Source passage Start Marker

The Bronze Age of 2000 BC throws up Barb and Tang and Leaf-shaped Arrowheads, knives and scrapers. Examples of these were shown on film. In 1872 an excavation of Two-Barrows on Hameldown produced a Hilt (Pommel) decorated with semi-precious stones and gold pins, this was deposited in Plymouth Museum but lost during the blitz of World War 2. The decomposed blade was also found and as a result a copy of what the dagger originally looked like has been created. The Reeves on Dartmoor of the Middle Bronze Age first examined by Gawne and Summers-Cox in 1960, and more recently by Jeremy Butler in his series of five books, show how much of Dartmoor was being cultivated and managed by man. The field system is immense with about 10,000 acres being covered by them on the open moors. 5000 hut circles have been recorded including 93 in the Widecombe parish. Recent excavations at Bellever of a hut circle, that came to light after several trees were blown down, has shown up much to interest the archaeologist. Paving stones inside the doorway, eleven post holes that held posts to carry the roof structure and items of interest. A reconstruction of a bronze age round house at Heatree has been carefully done and helps create the feeling of what a structure of that era looked like.
Dartmoor seems to have been abandoned in the 14thC due perhaps to the Black Death when up to one half of the population died. Did moorland people then move down to the more productive grounds at lower levels?

Source passage End Marker

### [Activity]
Set down the passage on Dartmoor's Bronze Age remains above word for word, in full.

Available data Start Marker

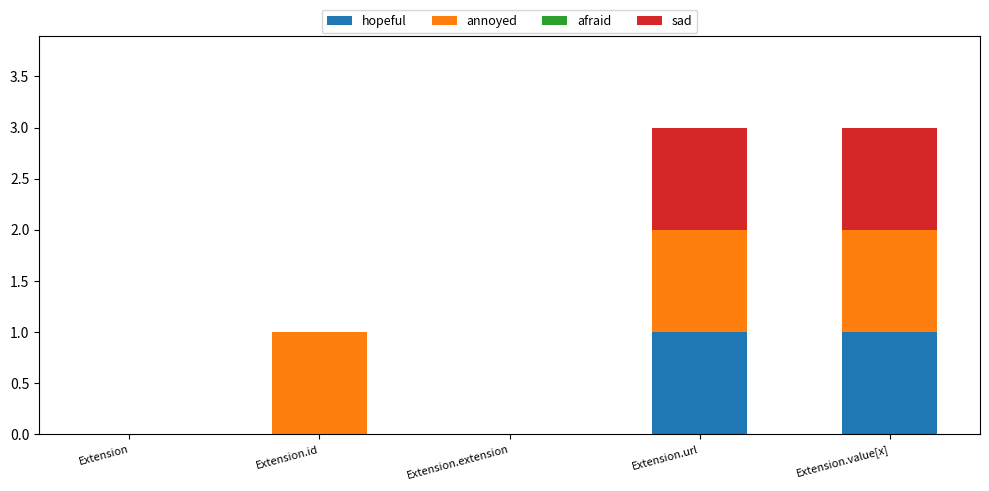

What is the total value across all series at Extension.url?

3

Available data End Marker

### [Answer below]
The Bronze Age of 2000 BC throws up Barb and Tang and Leaf-shaped Arrowheads, knives and scrapers. Examples of these were shown on film. In 1872 an excavation of Two-Barrows on Hameldown produced a Hilt (Pommel) decorated with semi-precious stones and gold pins, this was deposited in Plymouth Museum but lost during the blitz of World War 2. The decomposed blade was also found and as a result a copy of what the dagger originally looked like has been created. The Reeves on Dartmoor of the Middle Bronze Age first examined by Gawne and Summers-Cox in 1960, and more recently by Jeremy Butler in his series of five books, show how much of Dartmoor was being cultivated and managed by man. The field system is immense with about 10,000 acres being covered by them on the open moors. 5000 hut circles have been recorded including 93 in the Widecombe parish. Recent excavations at Bellever of a hut circle, that came to light after several trees were blown down, has shown up much to interest the archaeologist. Paving stones inside the doorway, eleven post holes that held posts to carry the roof structure and items of interest. A reconstruction of a bronze age round house at Heatree has been carefully done and helps create the feeling of what a structure of that era looked like.
Dartmoor seems to have been abandoned in the 14thC due perhaps to the Black Death when up to one half of the population died. Did moorland people then move down to the more productive grounds at lower levels?